With this sort of design, you could then begin writing queries that could rank tag usage over a period of time. If you were interested in the five most popular tags from last week, you could write a query like this:

SELECT WEEK(posted_at) as week_no, flat, COUNT(article_id) as usages
  FROM TagHistory
 WHERE `posted_at` BETWEEN DATE_FORMAT(DATE_SUB(NOW(), INTERVAL DAYOFWEEK(NOW()) + 6 DAY), '%Y-%m-%d 00:00:00')
                   AND DATE_FORMAT(DATE_SUB(NOW(), INTERVAL DAYOFWEEK(NOW()) -1 DAY), '%Y-%m-%d 23:59:59')
 GROUP BY week_no, flat
 ORDER BY usages DESC
 LIMIT 5;

Alternatively you could do it by board, or by author, or across a period of weeks or months. The sky is the limit and the queries are simpler to write. If there is a regular means of presentation, this data could be collated every week and written to a summary table that would save you the hassle of looking up and calculating tag usage over time.

For example:

TagHistorySummary
  year
  week_no
  flat
  usages

Then if you wanted to present a chart showing the popularity of the pokemon tag for all of 2020 (similar to Google's Ngram Viewer), you could write a query like this:

SELECT week_no, usages
  FROM TagHistorySummary
 WHERE flat = 'pokemon' and year = 2020
 ORDER BY week_no;

Note: Using year as a field name would be a poor choice given it's a reserved word by most database engines. Do not take these examples as verbatim.

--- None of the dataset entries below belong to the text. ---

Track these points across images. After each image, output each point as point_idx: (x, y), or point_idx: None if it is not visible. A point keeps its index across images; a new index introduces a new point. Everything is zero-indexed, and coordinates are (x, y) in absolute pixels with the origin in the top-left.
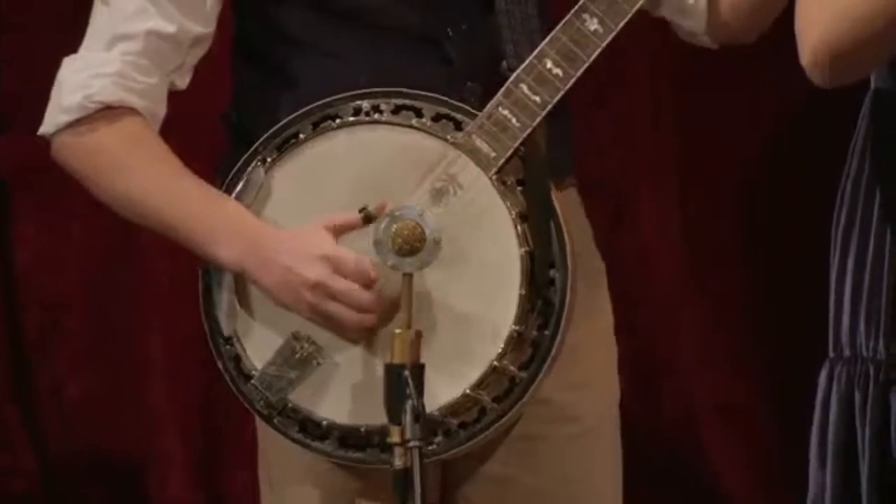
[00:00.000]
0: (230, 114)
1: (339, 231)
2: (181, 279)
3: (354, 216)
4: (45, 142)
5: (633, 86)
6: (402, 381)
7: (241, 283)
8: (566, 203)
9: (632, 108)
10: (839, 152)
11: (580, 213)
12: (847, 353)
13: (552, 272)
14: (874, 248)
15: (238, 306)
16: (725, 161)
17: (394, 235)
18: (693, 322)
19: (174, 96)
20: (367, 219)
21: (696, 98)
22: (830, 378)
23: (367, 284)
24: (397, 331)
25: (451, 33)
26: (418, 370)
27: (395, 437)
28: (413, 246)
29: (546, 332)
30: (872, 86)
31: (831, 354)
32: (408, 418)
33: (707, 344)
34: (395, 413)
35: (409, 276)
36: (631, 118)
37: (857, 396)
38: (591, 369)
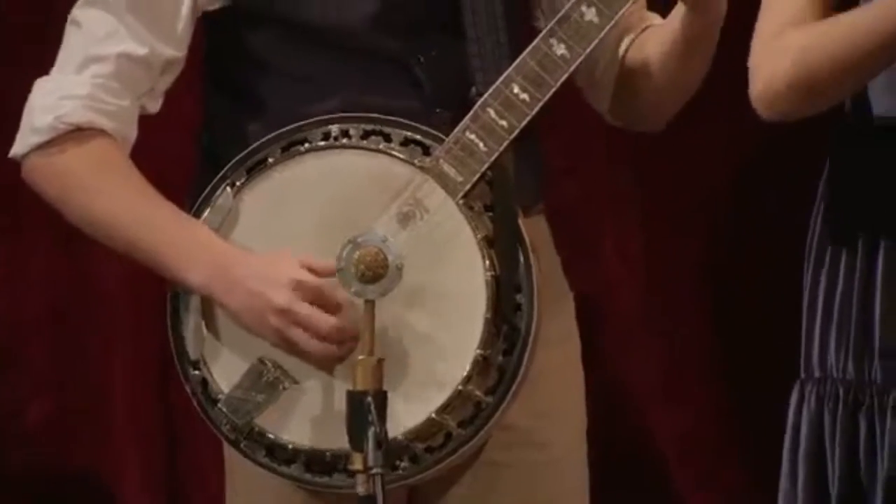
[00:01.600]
0: (201, 136)
1: (311, 272)
2: (143, 304)
3: (331, 267)
4: (9, 166)
5: (587, 114)
6: (365, 408)
7: (209, 307)
8: (534, 230)
9: (587, 137)
10: (801, 181)
11: (548, 239)
12: (817, 373)
13: (518, 297)
14: (844, 278)
15: (205, 330)
16: (687, 190)
17: (356, 262)
18: (655, 352)
19: (144, 119)
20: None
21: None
22: (801, 399)
23: (333, 311)
24: (360, 357)
25: (421, 59)
26: (381, 397)
27: (357, 465)
28: (376, 272)
29: (512, 357)
30: (846, 110)
31: (802, 375)
32: (370, 445)
33: (669, 375)
34: (357, 440)
35: (371, 303)
36: (587, 147)
37: (827, 417)
38: (557, 396)
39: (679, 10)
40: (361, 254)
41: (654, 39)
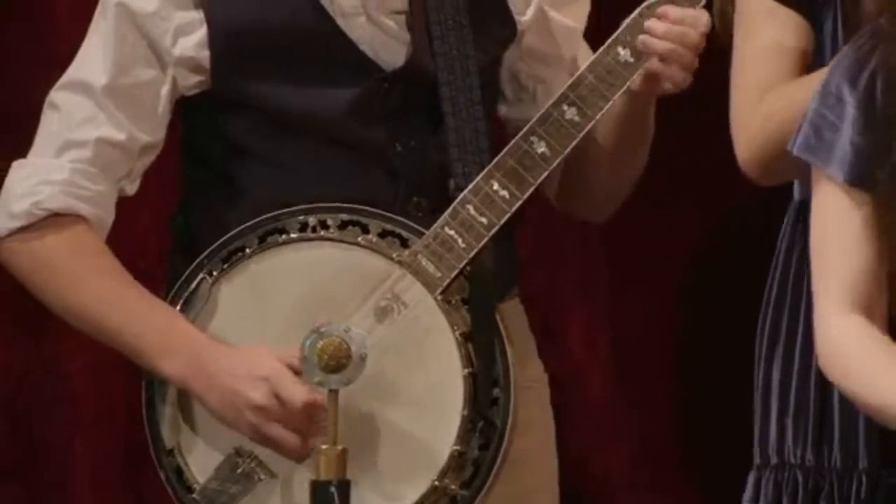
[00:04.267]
0: (175, 219)
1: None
2: (105, 394)
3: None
4: None
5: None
6: (329, 498)
7: (185, 397)
8: (510, 314)
9: (558, 223)
10: (766, 268)
11: (523, 322)
12: (774, 460)
13: (495, 391)
14: (800, 361)
15: (181, 419)
16: (654, 276)
17: (319, 352)
18: (622, 440)
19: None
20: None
21: (623, 211)
22: (758, 486)
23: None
24: (323, 447)
25: (399, 148)
26: (344, 486)
27: None
28: (339, 362)
29: (487, 452)
30: (796, 198)
31: (757, 461)
32: None
33: (637, 462)
34: None
35: (334, 393)
36: (558, 233)
37: (785, 503)
38: (533, 480)
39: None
40: (324, 344)
41: (600, 126)
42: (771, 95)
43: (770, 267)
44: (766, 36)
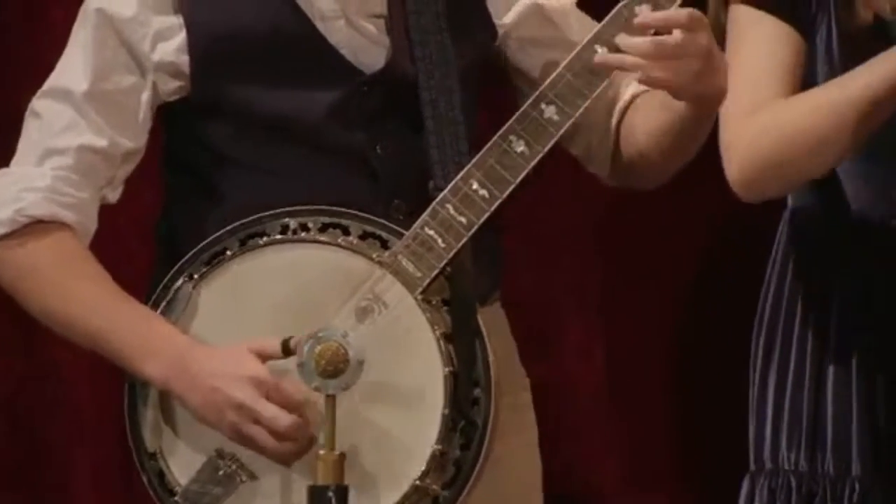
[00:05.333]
0: (159, 224)
1: (261, 357)
2: (104, 396)
3: (275, 347)
4: None
5: (556, 208)
6: (327, 503)
7: (167, 400)
8: (491, 318)
9: (552, 229)
10: (761, 276)
11: (505, 327)
12: (769, 465)
13: (476, 391)
14: (795, 367)
15: (163, 422)
16: (648, 285)
17: (317, 357)
18: (615, 446)
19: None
20: (286, 351)
21: (619, 220)
22: (752, 490)
23: (292, 409)
24: (321, 452)
25: (379, 151)
26: (342, 492)
27: None
28: (337, 367)
29: (469, 452)
30: (790, 205)
31: (752, 467)
32: None
33: (628, 471)
34: None
35: (331, 398)
36: (552, 240)
37: None
38: (515, 484)
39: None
40: (322, 349)
41: (646, 114)
42: (765, 112)
43: (765, 273)
44: (757, 47)
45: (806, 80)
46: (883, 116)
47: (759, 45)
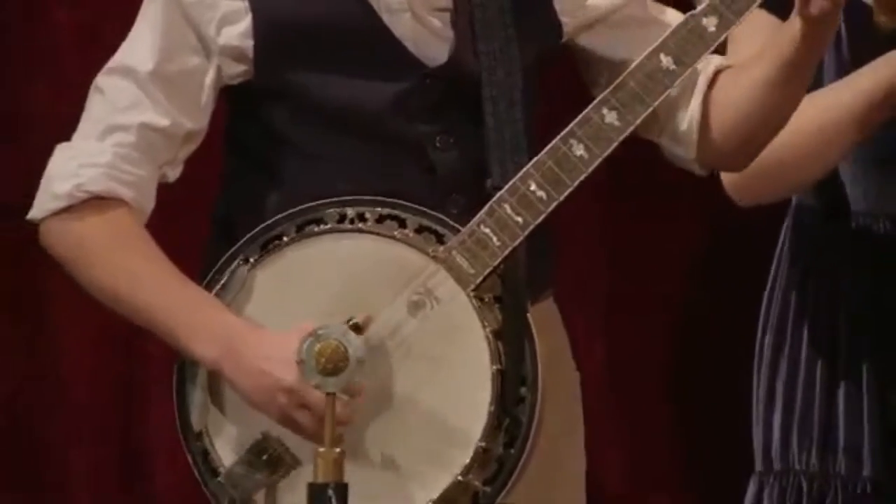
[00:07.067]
0: (217, 204)
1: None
2: (104, 397)
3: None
4: None
5: (561, 208)
6: (326, 501)
7: (215, 380)
8: (542, 316)
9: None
10: (763, 278)
11: (557, 322)
12: (778, 466)
13: (523, 390)
14: (805, 370)
15: (210, 403)
16: (651, 283)
17: (317, 355)
18: (617, 444)
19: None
20: (356, 328)
21: (621, 218)
22: (759, 491)
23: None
24: (320, 450)
25: (438, 144)
26: (342, 489)
27: None
28: (336, 365)
29: (513, 450)
30: (793, 202)
31: (759, 468)
32: None
33: (632, 467)
34: None
35: (331, 396)
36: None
37: None
38: (566, 484)
39: (786, 39)
40: (322, 347)
41: (749, 74)
42: None
43: (767, 271)
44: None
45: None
46: (875, 122)
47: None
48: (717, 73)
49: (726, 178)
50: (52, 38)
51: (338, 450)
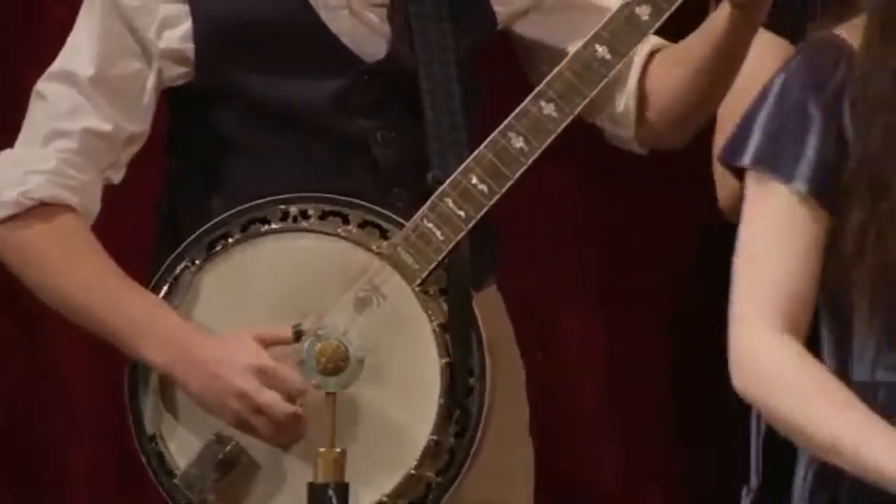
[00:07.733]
0: (160, 205)
1: (268, 344)
2: (103, 397)
3: (286, 333)
4: None
5: (556, 200)
6: (327, 501)
7: (167, 384)
8: (486, 303)
9: (551, 226)
10: None
11: (501, 310)
12: None
13: (471, 381)
14: None
15: (163, 406)
16: (648, 278)
17: (317, 354)
18: (615, 439)
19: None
20: (298, 336)
21: (618, 212)
22: None
23: (293, 399)
24: (321, 449)
25: (380, 139)
26: (342, 489)
27: None
28: (337, 365)
29: (463, 440)
30: None
31: (755, 485)
32: None
33: (629, 462)
34: None
35: (332, 396)
36: (551, 236)
37: None
38: (509, 465)
39: (717, 25)
40: (322, 347)
41: (681, 57)
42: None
43: None
44: (749, 63)
45: None
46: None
47: (750, 61)
48: (651, 53)
49: (722, 199)
50: (51, 36)
51: (338, 450)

This data could then be used to populate a simple line chart:

Ngram for Pokemon

Hmm ... who knew that Pokemon was a thing before WWI? I sure as heck didn't.

This isn't the only way to accomplish your goal, of course. Experience has shown that it is one of the simpler ways, though, particularly when working with data that is supplied by people.